IBM, AMD, ARM, Others Look to Unite CPUs, Accelerators

The group is creating the CCIX interconnect to enable faster processing of such emerging workloads like data analytics, machine learning and 5G.


IBM, ARM and Advanced Micro Devices are among the tech vendors teaming up to create a single data center interconnect fabric that will enable chips and accelerators from different vendors to communicate without the need for complex programming.

The new Cache Coherent Interconnect for Accelerators (CCIX) will make servers more efficient and better able to run such emerging data center workloads like big data analytics, machine learning, 4G and 5G wireless networking, video analytics and network-functions virtualization (NFV), according to officials with the companies involved.

Other vendors involved are Huawei Technologies, Mellanox Technologies, Qualcomm and FPGA maker Xilinx, which announced that the new product roadmap for its 16-nanomter UltraScale+ FPGAs will include offerings that include integrated High-Bandwidth Memory (HBM) and support for CCIX.

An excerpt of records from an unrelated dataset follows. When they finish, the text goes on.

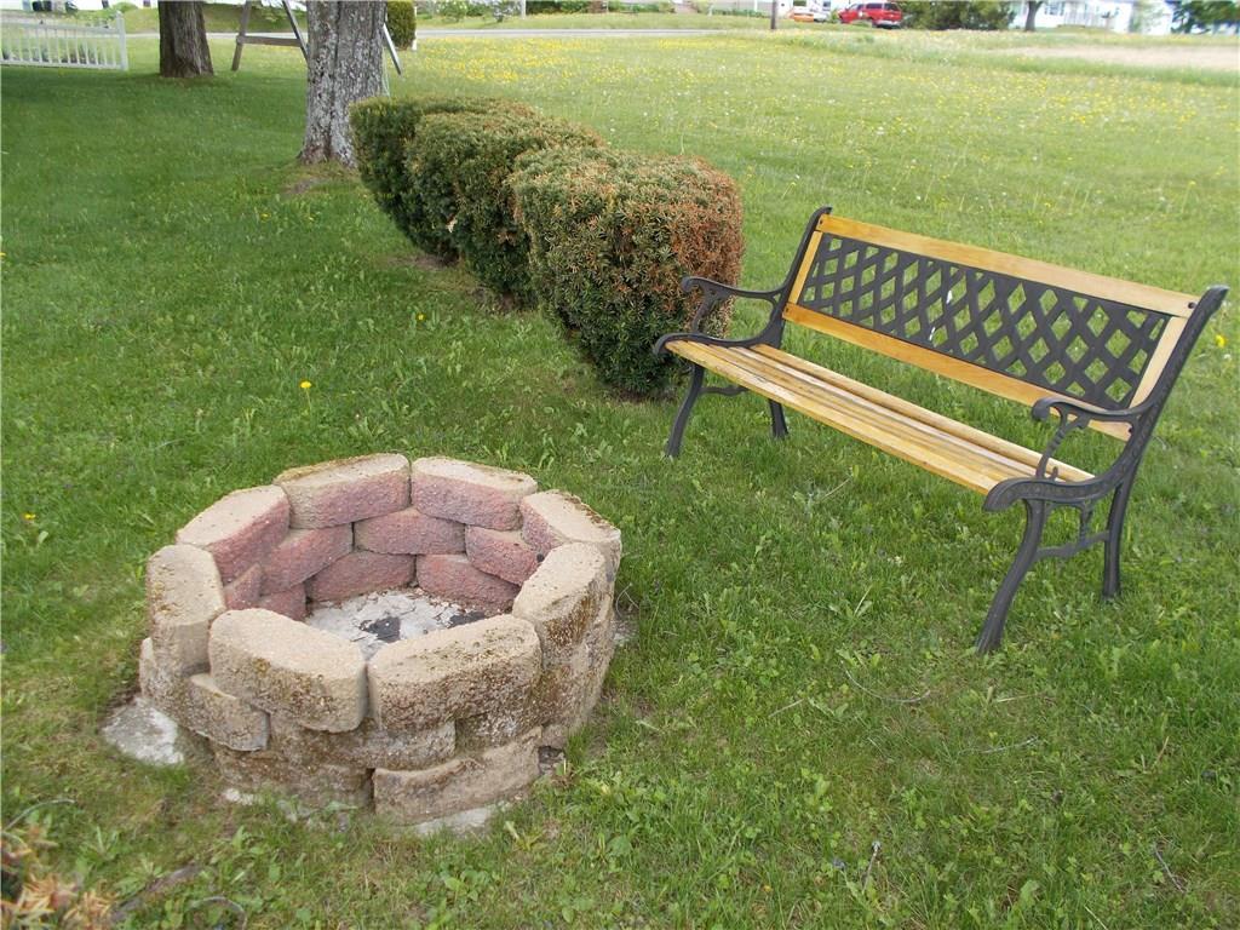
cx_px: 620
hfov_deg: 60.0
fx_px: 1075
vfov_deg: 46.8
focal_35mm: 30
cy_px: 465
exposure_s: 1/160
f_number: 3.4
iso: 80
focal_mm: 5.3
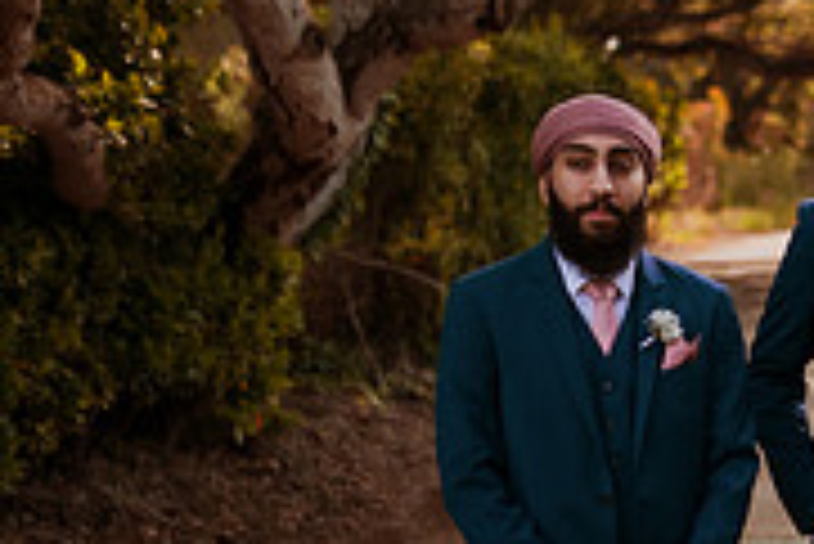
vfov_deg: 12.2
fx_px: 2534
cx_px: 1232
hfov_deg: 16.6
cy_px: 481
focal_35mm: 112
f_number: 1.4
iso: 320
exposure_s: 1/6400
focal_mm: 35
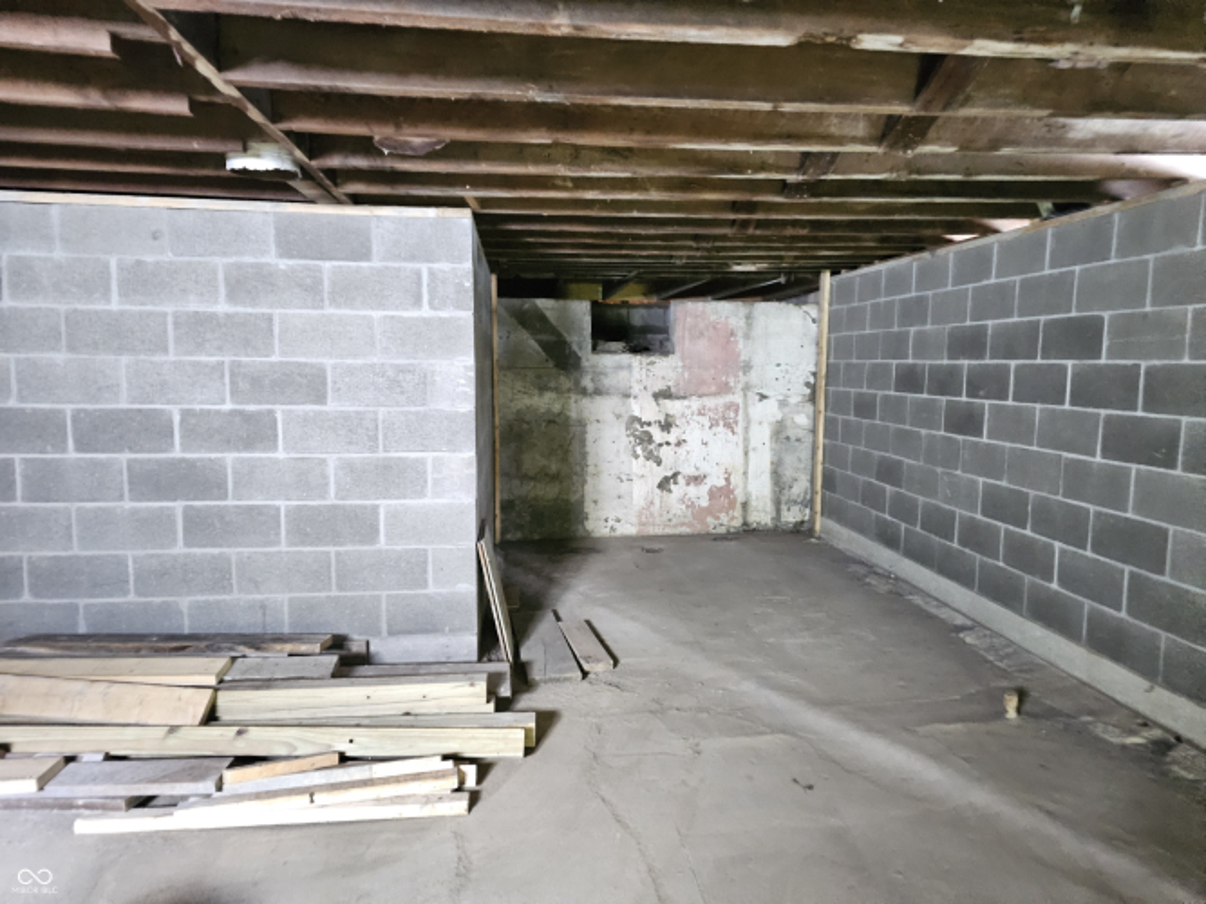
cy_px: 452
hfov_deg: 73.9
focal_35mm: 23
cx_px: 603
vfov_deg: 58.9
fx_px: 801
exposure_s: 1/15
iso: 5000
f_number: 1.7
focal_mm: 6.3
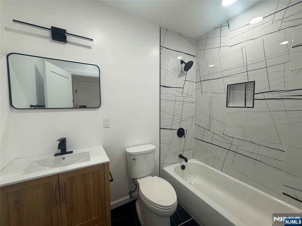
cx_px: 151
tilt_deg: -3.1
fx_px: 122
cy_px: 113
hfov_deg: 102.1
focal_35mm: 14
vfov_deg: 85.7
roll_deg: -0.2
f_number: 2.2
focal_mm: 2.22
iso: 80
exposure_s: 1/120
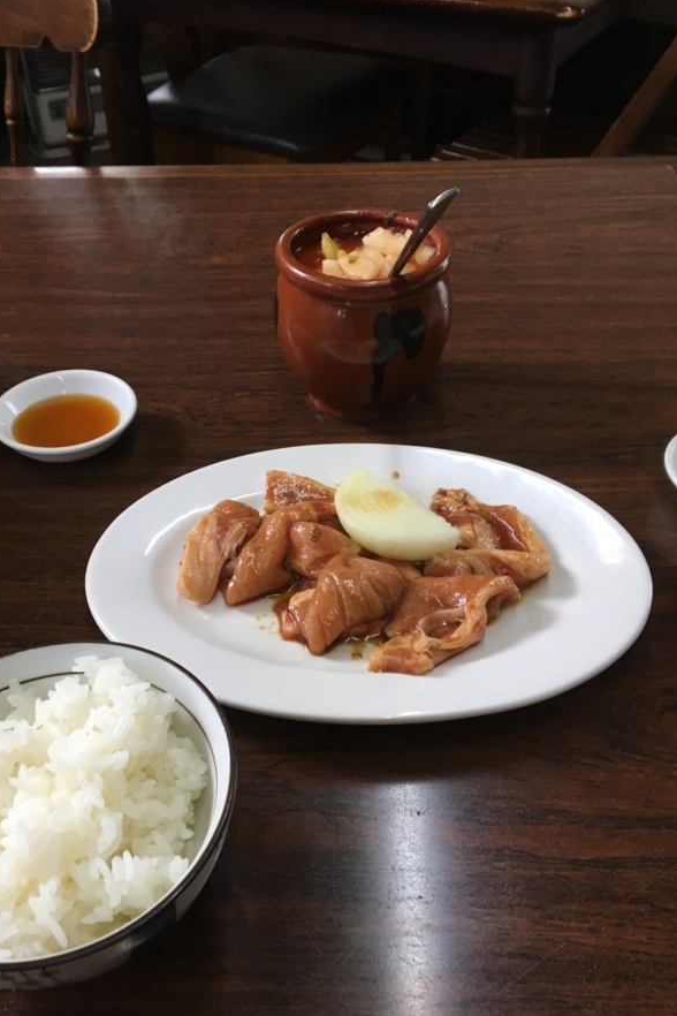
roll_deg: +1.3
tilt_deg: -42.0
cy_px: 531
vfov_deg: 54.4
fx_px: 987
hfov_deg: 37.8
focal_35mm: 35
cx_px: 305
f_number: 2.2
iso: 50
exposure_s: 1/30
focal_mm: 4.15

The CCIX fabric will allow the various chips, accelerators and networking silicon—from CPUs and graphics chips to field-programmable gate arrays (FPGAs)—to seamlessly move data between the systems powered by these technologies. The new workloads demand increasingly fast and efficient processing, and systems makers are turning to accelerators like FPGAs, GPUs and digital signal processors (DSPs) to work with CPUs—whether x86 chips from Intel and AMD or IBM Power processors or ARM-based systems-on-a-chip (SoCs)—to more quickly, efficiently and affordably run the applications.

A single interconnect fabric specification that enables processors that use disparate instruction set architectures to communicate will accelerate these capabilities.

"CCIX enables greater performance and connectivity capabilities over existing interconnects, and actually paves the road to the next generation CPU-accelerator-network standard interface," Gilad Shainer, vice president of marketing at Mellanox, said in a statement. "With an anticipated broad eco-system support of the CCIX standard, data centers will now be able to optimize their data usage, thereby achieving world-leading applications efficiency and scale."

Lakshmi Mandyam, director server systems and ecosystems at ARM, said in a statement that a "'one size fits all architecture' approach to data center workloads does not deliver the required performance and efficiency. CCIX enables more optimized solutions by simplifying software development and deployment of applications that benefit from specialized processing and hardware off-load, delivering higher performance and value to data center customers."

The idea of CCIX makes a lot of sense at a time when CPUs can no longer be counted on to be able to accelerate the performance of applications on their own, according to Karl Freund, a senior analyst with Moor Insights and Strategy.

"This will be no small task," Freund wrote in a column in Forbes. "It is hard enough to build a cache coherent interface between two or four homogeneous chips like CPUs. Building one that allows devices to share data across disparate implementations of CPUs, FPGAs, GPUs and network chips will be a monumental challenge. However the potential benefits could be tremendous if they can pull this off, providing plug-and-play compute and network acceleration for whatever processor you choose, while providing much better performance than is available today using the PCIe interconnect upon which today's system depend."

PCIe has been around for more than a decade, but was not made to address the high-bandwidth, low-latency demands needed for communications between CPUs, he wrote. What's needed is a bus or fabric with shared high-speed memory where the CPU and accelerators "all behave as first class citizens."

Vendors already have done work to improve communications between CPUs and accelerators. Intel last year bought FPGA maker Altera for $16.7 billion and is expected to create an architecture to enable that. In addition, IBM is using its Cache-Coherent Accelerator Processor Interconnect (CAPI) technology to improve connectivity between its Power8 chips and Xilinx's FPGAs, while Nvidia's NVLink is used to improve connectivity performance between IBM's Power architecture and its own GPUs.

However, the problem is that technologies like CAPI and what Intel is working on are vendor-specific, according to Freund. What's needed is a more collaborative approach.

"IBM OpenPOWER, Advanced Micro Devices x86, ARM partners AMD, Qualcomm and Huawei could each go it alone, or they can join forces," he wrote. "To not collaborate would cede a substantial advantage to Intel and risk fragmentation that the industry would not accept."